→ **Page excerpt**:

## START

Sleight of Ear: Voice, Voices, and Ethics of Voicing

Bump Halbritter & Julie Lindquist

6. "No Words, Guys. No Words."

In other words: we found that video, with its audiovisual preservation of embodied voice, could indeed help us capture, interpret, and share what we saw to be the infinitely nuanced nature of sponsorship as described by Deborah Brandt (2001). Sponsors—those "who enable, support, teach, and model, as well as recruit, regulate, suppress, or withhold literacy" (p. 19)—need not, for example, do so in a direct, one-to-one exchange. Sponsorship, especially when decoupled from direct indicators of alphabetic text, seemed to us to indicate a far more complex operation of influence. Consider how Liberty told us in her very first interview about her older sister, Jovanna, who "doesn't walk or talk" (at around 3:05 into the video). But it wasn't until Liberty—working on her own—took the camera to her home that we started to understand the complexities of Jovanna's surprising role in her sponsorship.

Let's engage a bit of heuristic play for a moment. Knowing that you have seen the scenario that we are about to describe (15:28 to 18:52), let's pretend that you have not, and let's try to imagine how it may be described—keeping in mind, that is, that you actually have seen it. The point of our play will be to determine—knowing the "answer" all along—if you can detect moments in our description that may invite you to question our translation of the scenario.

In this scene, Liberty introduces us to Jovanna even as she announces that her older sister "has no spoken language." Throughout the segment, Liberty clearly speaks to "us," her future audience. The scene is powerful and disturbing.  And it is dark—both emotionally and visually. Liberty, then untrained in video recording techniques, video recorded her interview with Jovanna in a poorly lit room. It is often hard to see Jovanna in the shadows; however, we hear Jovanna's breathing and we hear Liberty's narration from behind the camera. The lighting makes the scene all the harder to "watch." And it makes it all the more compelling. Kenneth Burke (1945) described "scene" as "a fit ‘container' for the act, expressing in fixed properties the same quality that the action expresses in terms of development" (p. 3). Everything about this scene seems to qualify the action as intimate: It is a dimly lit, quiet bedroom occupied by two sisters who have a long and intimate familiarity with one another. Liberty apologizes to us for the bad lighting in apparent deference to Jovanna's needs; however, she apparently apologizes to Jovanna as she says, "I hate to do this, but…" just before she lifts Jovanna's shirt to expose the outline of a cylindrical shape (the size of a soda can) under the skin of her abdomen. These are intimate moves. As researchers, we could not have had this interaction. Only Liberty and Jovanna could have had this interaction—one that their mother (as she told us after watching the video of the interaction) was happy Liberty had shared with us. After describing Jovanna's situation and her sister's motivating influence in her life, Liberty playfully asks her sister at the end of the segment, "You don't have no words for the camera?" Then, soberly, Liberty addresses her future viewers: "No words, guys. No words."

## END

→ **Items**:

## START

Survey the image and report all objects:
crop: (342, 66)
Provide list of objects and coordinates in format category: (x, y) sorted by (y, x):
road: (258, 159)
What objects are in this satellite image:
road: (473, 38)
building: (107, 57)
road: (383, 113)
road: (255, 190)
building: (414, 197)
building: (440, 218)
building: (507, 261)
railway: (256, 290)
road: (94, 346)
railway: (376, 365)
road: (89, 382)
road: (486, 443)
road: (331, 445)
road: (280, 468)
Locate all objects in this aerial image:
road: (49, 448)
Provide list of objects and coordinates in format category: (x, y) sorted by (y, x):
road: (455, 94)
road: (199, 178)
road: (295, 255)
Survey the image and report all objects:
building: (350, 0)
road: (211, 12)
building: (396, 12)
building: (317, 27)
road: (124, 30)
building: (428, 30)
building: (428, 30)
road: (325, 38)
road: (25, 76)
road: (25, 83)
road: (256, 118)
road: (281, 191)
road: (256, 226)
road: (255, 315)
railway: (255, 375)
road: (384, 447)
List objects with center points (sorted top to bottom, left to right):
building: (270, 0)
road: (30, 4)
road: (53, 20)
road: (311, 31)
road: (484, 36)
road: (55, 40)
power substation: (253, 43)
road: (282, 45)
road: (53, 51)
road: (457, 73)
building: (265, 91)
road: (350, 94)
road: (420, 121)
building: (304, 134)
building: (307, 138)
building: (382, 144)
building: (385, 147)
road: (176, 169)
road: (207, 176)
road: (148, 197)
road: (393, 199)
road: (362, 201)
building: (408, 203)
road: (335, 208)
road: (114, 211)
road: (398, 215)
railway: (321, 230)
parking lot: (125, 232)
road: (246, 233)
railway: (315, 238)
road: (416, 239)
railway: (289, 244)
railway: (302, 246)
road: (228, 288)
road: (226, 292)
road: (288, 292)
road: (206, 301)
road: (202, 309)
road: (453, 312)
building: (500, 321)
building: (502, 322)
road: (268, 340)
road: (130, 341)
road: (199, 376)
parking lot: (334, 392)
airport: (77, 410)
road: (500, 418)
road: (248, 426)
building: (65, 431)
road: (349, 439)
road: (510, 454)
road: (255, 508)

## END

→ **Task details**:
Please carry the essay on voice and literacy sponsorship forward from its last sentence, leaving the items aside.

→ **In response**:
Apart from its emotional power, the scene is also powerfully informative in that it opens a glimpse into the complex web of sponsoring in which Jovanna has played a central role in Liberty's life: Jovanna, a young woman with severe cerebral palsy who cannot speak and who requires ongoing care and attention. During our own subsequent visits to Flint, we learn much more about characteristics of the community and are able to posit how Jovanna's needs for attention have sponsored forms of intervention from competing influences in the community. Liberty's life has been qualitatively unlike the lives of most of her peers—her experiences, influenced always by her family's love and care for Jovanna, have marked her as decidedly "different," a word that repeatedly surfaces in interviews with Liberty and her friends and family members.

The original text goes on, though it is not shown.